Document extract –

....................

Women’s rights and freedom of religion or belief
In conflict situations and minority/majority power dynamics, state and non-state actors may use religion or belief systems to justify violent behavior against certain groups or to rally support for their cause. Discrimination, hostility, and social and economic exclusion are common in these scenarios, and they act as early warning indicators. The same may be the case for criminal prosecution for religious offenses, censorship, and the destruction of religious sites.
Given FoRB’s intrinsic relation to other human rights (e.g., the rights to privacy, freedom of expression, freedom of association and assembly), its systematic limitation significantly increases the risk of atrocity crimes. Monitoring how FoRB is upheld, limited or revoked allows researchers and policymakers the opportunity to address the potential risk and likelihood of atrocities.
Although progress on R2P frameworks and implementation has slowed down since the 2010s, focusing on FoRB in atrocity prevention can serve as a tool for political mobilization internationally. For instance, the UN Office on Genocide Prevention and the Responsibility to Protect targets two thematic areas: preventing the incitement to violence by engaging with religious leaders and actors and addressing and countering hate speech.
Accountability, documentation, and prevention
Tribunals, truth commissions or documentation mechanisms can be established in the aftermath of war, civil strife, or repression to address past abuses. As the UN Secretary General has stated, transitional justice mechanisms are called for “in order to ensure accountability, serve justice and achieve reconciliation.”
Transitional justice mechanisms are also useful for atrocity prevention. The Rome Statute of the ICC, for instance, hopes the Court will “put an end to impunity for the perpetrators of these crimes and thus to contribute to the prevention of such crimes”. Transitional justice and atrocity prevention are linked in multiple ways:
- They prevent the recurrence of atrocities. Research on risk factors of genocide and mass violence supports the claim that unaddressed atrocities pose an increased risk for them to happen again.
- Permanent justice mechanisms such as the International Criminal Court may deter perpetrators from committing atrocity crimes. Even so, the deterrent effect of transitional justice is questionable, as there are several gaps in the implementation of transitional and legal justice.
- Establishing or invoking mechanisms while atrocities are still ongoing spark hope that the mechanisms may help with prevention. In the International Court of Justice cases against Myanmar and Israel, the court has ordered states to protect populations against genocide long before a final decision on the existence of genocide can be delivered. Additionally, documentation mechanisms like the Fact Finding Mission and Investigative Mechanism for Myanmar can be established long before a court or tribunal can tackle a case, and in situations where atrocities are ongoing.

....................

Provided data –

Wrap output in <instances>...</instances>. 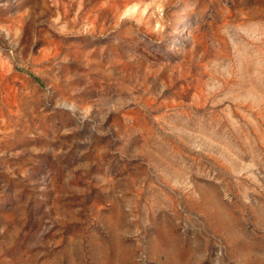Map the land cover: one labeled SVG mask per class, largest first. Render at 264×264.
<instances>
[{"label":"rangeland","instance_id":"rangeland-1","mask_svg":"<svg viewBox=\"0 0 264 264\" xmlns=\"http://www.w3.org/2000/svg\"><path fill=\"white\" fill-rule=\"evenodd\" d=\"M0 264H264V0H0Z\"/></svg>","mask_w":264,"mask_h":264}]
</instances>
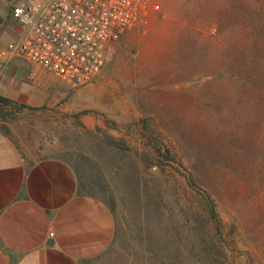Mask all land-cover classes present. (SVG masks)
I'll use <instances>...</instances> for the list:
<instances>
[{
  "label": "rangeland",
  "instance_id": "1",
  "mask_svg": "<svg viewBox=\"0 0 264 264\" xmlns=\"http://www.w3.org/2000/svg\"><path fill=\"white\" fill-rule=\"evenodd\" d=\"M22 1L0 0V53ZM144 5L89 84L0 102V128L111 208L92 264H264V0Z\"/></svg>",
  "mask_w": 264,
  "mask_h": 264
},
{
  "label": "crops",
  "instance_id": "2",
  "mask_svg": "<svg viewBox=\"0 0 264 264\" xmlns=\"http://www.w3.org/2000/svg\"><path fill=\"white\" fill-rule=\"evenodd\" d=\"M0 77V96L27 106L39 105L35 93L56 78L20 58L4 63ZM115 228L111 208L81 188L69 162L39 158L0 128V264H92Z\"/></svg>",
  "mask_w": 264,
  "mask_h": 264
},
{
  "label": "built area",
  "instance_id": "3",
  "mask_svg": "<svg viewBox=\"0 0 264 264\" xmlns=\"http://www.w3.org/2000/svg\"><path fill=\"white\" fill-rule=\"evenodd\" d=\"M144 16V0L22 1L11 10L18 37L0 59L20 58L78 88L98 75L109 44L145 21Z\"/></svg>",
  "mask_w": 264,
  "mask_h": 264
},
{
  "label": "trees",
  "instance_id": "4",
  "mask_svg": "<svg viewBox=\"0 0 264 264\" xmlns=\"http://www.w3.org/2000/svg\"><path fill=\"white\" fill-rule=\"evenodd\" d=\"M0 102H2L4 104H8L9 100L7 98L0 97ZM211 212H212V215H213V211L212 210H211Z\"/></svg>",
  "mask_w": 264,
  "mask_h": 264
}]
</instances>
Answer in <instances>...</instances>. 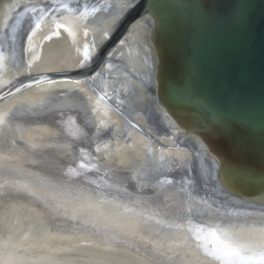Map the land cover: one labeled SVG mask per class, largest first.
I'll return each mask as SVG.
<instances>
[{
  "label": "bare ground",
  "instance_id": "1",
  "mask_svg": "<svg viewBox=\"0 0 264 264\" xmlns=\"http://www.w3.org/2000/svg\"><path fill=\"white\" fill-rule=\"evenodd\" d=\"M131 1L59 0L75 11L49 13L30 44L35 22L25 16L13 41L11 25L23 7L6 10L12 20L8 30L5 15L0 20V93L32 77L78 68L85 45L94 57ZM32 3L52 6L51 0ZM197 7L200 16L208 14V3ZM164 26L157 11L145 13L97 73L80 77L79 84L25 88L1 101L0 260L222 264L204 249L218 246L224 224L241 242L252 238L249 228L264 227V194L188 196L158 185L172 180L171 186L198 168L224 169L245 150L230 148L215 126L187 133L191 124L204 123L191 106L172 113L154 103V94L169 93L181 70L174 47L179 29L170 34Z\"/></svg>",
  "mask_w": 264,
  "mask_h": 264
},
{
  "label": "water",
  "instance_id": "2",
  "mask_svg": "<svg viewBox=\"0 0 264 264\" xmlns=\"http://www.w3.org/2000/svg\"><path fill=\"white\" fill-rule=\"evenodd\" d=\"M28 2L0 0V20L10 5L19 3L22 9ZM131 2L98 48L87 72L75 68L32 77L1 92L0 103L25 88L59 82L75 83L80 77L97 73L131 27L145 13L157 11L165 21L167 32L172 34L179 29L178 35L174 37V40L177 38L174 47L180 54L181 70L176 79H171L169 93L154 94V103L162 112L168 110L172 113L179 112V107L191 106L193 111L201 115L204 123L191 124L187 133L215 126L218 133L231 143L230 148L238 146L245 149L242 159L224 169L208 172L198 168L190 176L176 179L171 186L162 181L158 185L169 192H183L188 196L263 195L264 0ZM205 3H208V14L200 16L197 5ZM241 10L245 14L243 23L238 21ZM185 22L186 26L183 25Z\"/></svg>",
  "mask_w": 264,
  "mask_h": 264
},
{
  "label": "snow or ice",
  "instance_id": "3",
  "mask_svg": "<svg viewBox=\"0 0 264 264\" xmlns=\"http://www.w3.org/2000/svg\"><path fill=\"white\" fill-rule=\"evenodd\" d=\"M51 5V7H47L40 4L32 3L31 0H29V2L23 6V10L19 13L18 18H16L14 23L11 25V34L13 41H15V34L17 28L21 25L22 20L25 16H30L31 19L35 22V26L31 28L30 32L27 34V41L30 44L33 39V36L36 34V30L40 29L41 27L40 20L44 19V17L49 15V13L53 11L59 12L60 9H67L70 12L75 11L74 9L69 8L67 4L59 3V0H51ZM18 7H21L19 3L10 5L8 11H12ZM96 11H99V9L94 8L93 12ZM86 12L87 9H85V13H81V15H85ZM61 19L64 18L61 17ZM244 19L245 14L241 10L238 16V21L240 23H243ZM10 20H12V17L9 16L6 12L3 20L4 30L9 29ZM63 26L64 25L57 24V29ZM53 34L59 35V32L56 31ZM83 35L87 37V29L84 30ZM105 37H107V33H105ZM51 38V36L45 37V39L48 40H50ZM91 47H97V45L93 43ZM83 55L84 59L78 62V68L83 70L84 72H87L89 69V63L93 59V53L91 52L89 45H85ZM4 59V53L3 51H0V68L3 67ZM107 67L111 68L112 66L109 64L107 65ZM92 70L94 71V69ZM9 83H11V81H9ZM35 83H39V81H35ZM75 83L79 84L80 81H76ZM24 86L30 87L31 85ZM16 91L19 92L20 89L17 88ZM0 123H4V117H0ZM97 151H99V148H97ZM80 167L87 168L89 166L81 163ZM162 182L170 184L172 183V180H166ZM261 215L264 216V212H262ZM247 231L251 234L252 238L241 242L232 239L234 233L233 226L230 224H224V227L220 229V236H216V228L210 229L209 234L216 236L218 246L212 250L205 248L204 254L208 257H211L213 262H222V264H264V227L249 228ZM221 236L223 237V239L220 238ZM199 238L200 237L198 236L197 239ZM0 264H15V262L11 260H0Z\"/></svg>",
  "mask_w": 264,
  "mask_h": 264
}]
</instances>
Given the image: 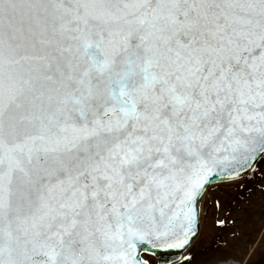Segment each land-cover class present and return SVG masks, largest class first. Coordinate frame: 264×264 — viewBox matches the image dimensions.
Returning a JSON list of instances; mask_svg holds the SVG:
<instances>
[{
    "label": "snow or ice",
    "instance_id": "1",
    "mask_svg": "<svg viewBox=\"0 0 264 264\" xmlns=\"http://www.w3.org/2000/svg\"><path fill=\"white\" fill-rule=\"evenodd\" d=\"M261 161L264 0H0V264L187 251Z\"/></svg>",
    "mask_w": 264,
    "mask_h": 264
},
{
    "label": "rangeland",
    "instance_id": "2",
    "mask_svg": "<svg viewBox=\"0 0 264 264\" xmlns=\"http://www.w3.org/2000/svg\"><path fill=\"white\" fill-rule=\"evenodd\" d=\"M261 164L264 161L257 165L258 171ZM252 178L253 174H249L244 181L236 182L239 188L221 182L212 184L209 189L212 199L208 203L215 209L216 216L222 218L215 205L216 198L220 197L225 208L236 216V222L228 219L221 226L215 219L202 217L201 235L174 264H217L221 259L238 264H260L264 260V192L256 191L262 183L258 176L254 183H248ZM245 185L252 191H248ZM241 194L243 198L238 199ZM241 208L245 209L243 213L238 211ZM211 211L208 210L209 216ZM224 215L228 216V211ZM233 231L238 235L233 236ZM189 255L193 257L192 260L185 261L184 257ZM143 257L151 264H157L149 254L143 253Z\"/></svg>",
    "mask_w": 264,
    "mask_h": 264
},
{
    "label": "water",
    "instance_id": "3",
    "mask_svg": "<svg viewBox=\"0 0 264 264\" xmlns=\"http://www.w3.org/2000/svg\"><path fill=\"white\" fill-rule=\"evenodd\" d=\"M218 181L219 179L213 183ZM184 251L185 250L183 249H165L161 247L152 248L148 246V250L146 252L152 253L156 257L158 264H169L178 260Z\"/></svg>",
    "mask_w": 264,
    "mask_h": 264
},
{
    "label": "bare ground",
    "instance_id": "4",
    "mask_svg": "<svg viewBox=\"0 0 264 264\" xmlns=\"http://www.w3.org/2000/svg\"><path fill=\"white\" fill-rule=\"evenodd\" d=\"M231 264H238L237 262H231Z\"/></svg>",
    "mask_w": 264,
    "mask_h": 264
},
{
    "label": "trees",
    "instance_id": "5",
    "mask_svg": "<svg viewBox=\"0 0 264 264\" xmlns=\"http://www.w3.org/2000/svg\"><path fill=\"white\" fill-rule=\"evenodd\" d=\"M264 260H261V262H260V264H264V262H263ZM263 262V263H262Z\"/></svg>",
    "mask_w": 264,
    "mask_h": 264
}]
</instances>
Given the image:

....................

Instructions –
1. Gather every line of the listing that contains the word "bare", and copy each one in full.
2. Pick up the passage on freedom of religion or belief and atrocity prevention after its final sentence, and continue writing it.
The passage on freedom of religion or belief and atrocity prevention has no connection to the listing.

Outputs by task –
1.
  "label": "bare ground",
    "label": "bare ground",

2.
Additional readings
Here are more readings on atrocity prevention, the Responsibility to Protect, and their application:
- Bellamy, Alex J. 2015. “Operationalizing the ‘Atrocity Prevention Lens’: Making Prevention a Living Reality.” In Reconstructing Atrocity Prevention, eds. Sheri P. Rosenberg, Tibi Galis, and Alex Zucker. Cambridge: Cambridge University Press. chapter, 61–80. https://doi.org/10.1017/CBO9781316154632.005
- Bellamy, Alex J., and Ivan Šimonović. 2021. “Introduction: Towards Evidence Based Atrocity Prevention.” Journal of International Peacekeeping 24 (3-4): 285–304. https://doi.org/10.1163/18754112-24030001.
- Bellamy, Alex J., and Tim Dunne (eds). 2016. The Oxford Handbook of the Responsibility to Protect, Oxford: Oxford University Press. https://doi.org/10.1093/oxfordhb/9780198753841.001.0001
- Gallagher, Adrian, Blake Lawrinson, Gillian McKay, and Richard Illingworth. 2023. “The Responsibility to Protect: A Bibliography.” Global Responsibility to Protect 16 (1): 3–123. https://doi.org/10.1163/1875984x-20230012.
- Global Centre for the Responsibility to Protect, and Asia-Pacific Centre for the Responsibility to Protect. 2023. “A Framework for Action for the Responsibility to Protect: A Resource for States.” https://www.globalr2p.org/publications/a-framework-for-action-for-the-responsibility-to-protect-a-resource-for-states/.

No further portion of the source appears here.